Transcribed page text:
Start of Block

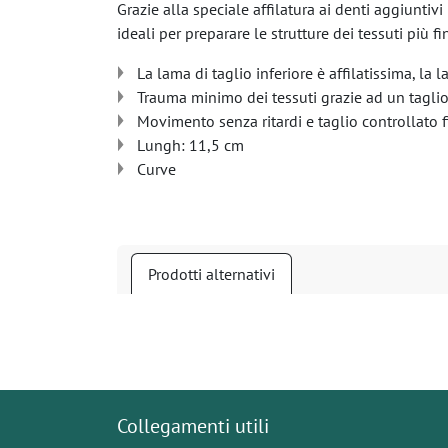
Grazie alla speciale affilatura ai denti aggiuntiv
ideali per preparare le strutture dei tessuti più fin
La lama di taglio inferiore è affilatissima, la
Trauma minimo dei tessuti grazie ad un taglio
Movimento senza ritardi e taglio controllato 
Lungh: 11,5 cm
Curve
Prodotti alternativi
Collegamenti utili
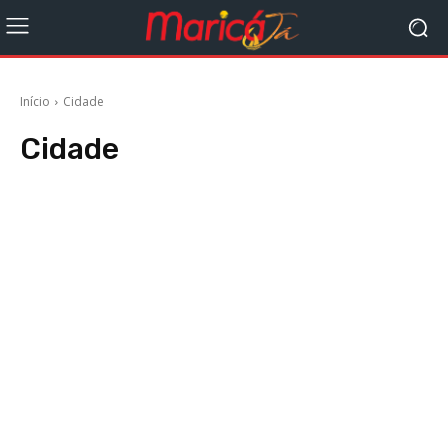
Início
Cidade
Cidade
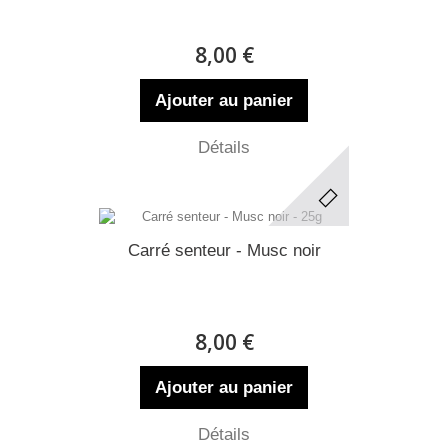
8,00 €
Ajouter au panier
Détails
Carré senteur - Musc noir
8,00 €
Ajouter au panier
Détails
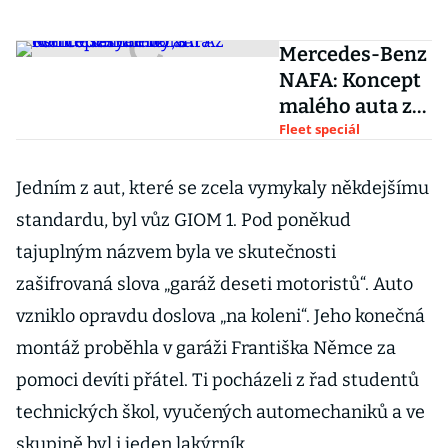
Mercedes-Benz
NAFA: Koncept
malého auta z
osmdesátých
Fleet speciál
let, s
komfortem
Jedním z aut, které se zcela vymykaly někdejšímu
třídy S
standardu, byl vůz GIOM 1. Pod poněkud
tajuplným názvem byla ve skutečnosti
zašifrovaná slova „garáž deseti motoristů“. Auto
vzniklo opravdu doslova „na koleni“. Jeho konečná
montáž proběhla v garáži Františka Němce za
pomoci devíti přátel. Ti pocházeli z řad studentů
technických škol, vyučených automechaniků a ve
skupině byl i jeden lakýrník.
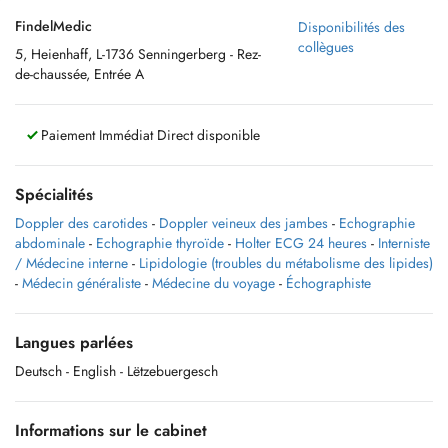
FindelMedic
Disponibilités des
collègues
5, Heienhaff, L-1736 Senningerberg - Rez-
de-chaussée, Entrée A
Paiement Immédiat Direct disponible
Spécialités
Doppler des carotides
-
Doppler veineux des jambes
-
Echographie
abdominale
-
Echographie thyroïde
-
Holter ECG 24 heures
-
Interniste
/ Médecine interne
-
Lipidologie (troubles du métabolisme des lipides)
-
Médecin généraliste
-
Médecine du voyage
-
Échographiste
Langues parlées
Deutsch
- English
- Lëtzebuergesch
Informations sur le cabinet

End of Block
Start of Block

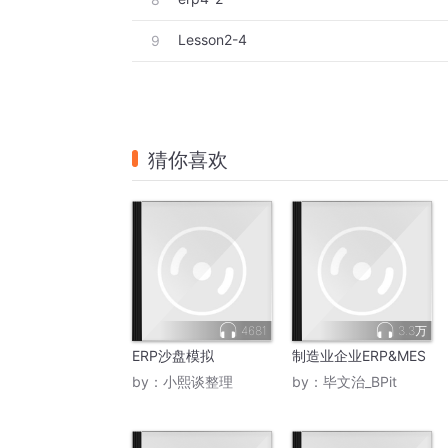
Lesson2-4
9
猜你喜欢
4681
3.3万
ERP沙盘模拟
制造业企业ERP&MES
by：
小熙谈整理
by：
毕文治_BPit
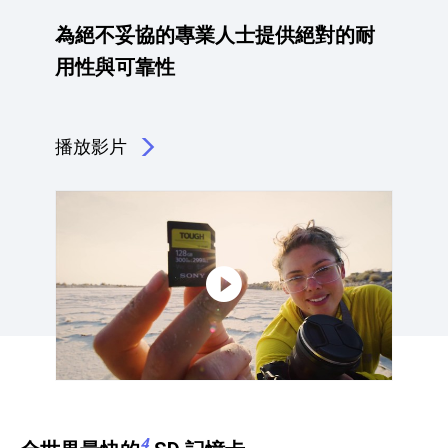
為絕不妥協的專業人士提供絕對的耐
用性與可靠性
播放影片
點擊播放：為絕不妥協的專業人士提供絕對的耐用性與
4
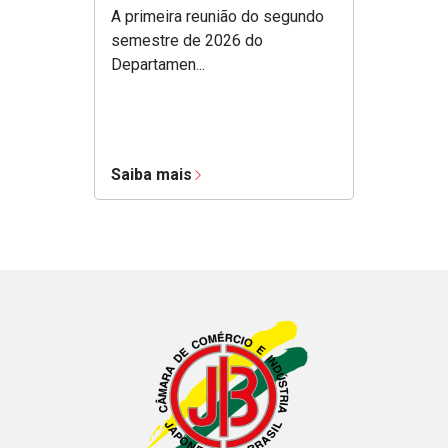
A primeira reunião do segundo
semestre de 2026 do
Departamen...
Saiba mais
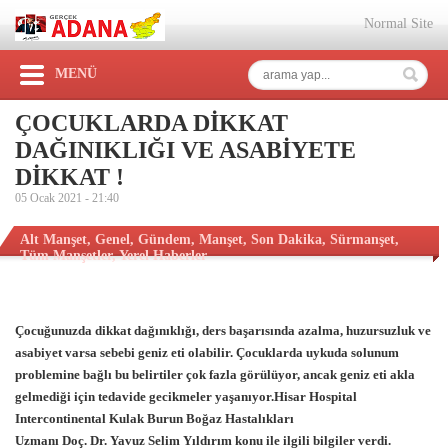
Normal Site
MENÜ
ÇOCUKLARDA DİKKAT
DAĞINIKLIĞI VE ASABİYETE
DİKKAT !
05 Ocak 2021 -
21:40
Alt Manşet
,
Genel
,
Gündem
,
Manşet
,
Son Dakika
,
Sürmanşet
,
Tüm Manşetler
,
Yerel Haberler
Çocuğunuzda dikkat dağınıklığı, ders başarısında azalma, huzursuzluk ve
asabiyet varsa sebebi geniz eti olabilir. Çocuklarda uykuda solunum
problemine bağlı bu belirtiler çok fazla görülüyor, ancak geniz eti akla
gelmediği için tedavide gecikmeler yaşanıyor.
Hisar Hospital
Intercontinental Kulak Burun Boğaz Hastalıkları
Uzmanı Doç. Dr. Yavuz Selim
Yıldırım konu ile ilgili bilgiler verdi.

End of Block

### WHAT IS BEING ASKED
Report every line in the listing above that contains the string "Doppler", copying each such line in full. Treat case as significant.

### WRITTEN ANSWER
Doppler des carotides
Doppler veineux des jambes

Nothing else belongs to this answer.